任务列表 =
1. 根据参考文本,在演示控制场景中,手势用于控制什么?
2. 请将参考文本中以"1. 计算机控制:使用手势控"开始、以"5. 辅助技术:为行动不便的人群提供辅助交互方式。"结束的部分逐字输出。

参考文本 =
__________________________________________________
本系统可应用于多种场景,以下是几个典型的使用案例:

  1. 计算机控制:使用手势控制鼠标移动、点击、滑动等操作,实现非接触式人机交互。

  2. 演示控制:在演讲或演示时,使用手势控制PPT幻灯片的切换。

  3. 智能家居控制:通过手势控制智能家居设备,如灯光、空调、电视等。

  4. 游戏控制:开发基于手势控制的游戏,提供更自然的交互体验。

  5. 辅助技术:为行动不便的人群提供辅助交互方式。
__________________________________________________
数据记录 =
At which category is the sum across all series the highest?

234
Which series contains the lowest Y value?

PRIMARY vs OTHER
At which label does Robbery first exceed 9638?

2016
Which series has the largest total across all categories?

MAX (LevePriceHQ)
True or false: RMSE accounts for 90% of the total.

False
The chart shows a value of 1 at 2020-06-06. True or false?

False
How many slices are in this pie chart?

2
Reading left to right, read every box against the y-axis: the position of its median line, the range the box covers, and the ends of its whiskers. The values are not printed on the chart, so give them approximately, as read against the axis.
__________________________________________________
各题解答 =
1. PPT幻灯片的切换。

2.
1. 计算机控制:使用手势控制鼠标移动、点击、滑动等操作,实现非接触式人机交互。

  2. 演示控制:在演讲或演示时,使用手势控制PPT幻灯片的切换。

  3. 智能家居控制:通过手势控制智能家居设备,如灯光、空调、电视等。

  4. 游戏控制:开发基于手势控制的游戏,提供更自然的交互体验。

  5. 辅助技术:为行动不便的人群提供辅助交互方式。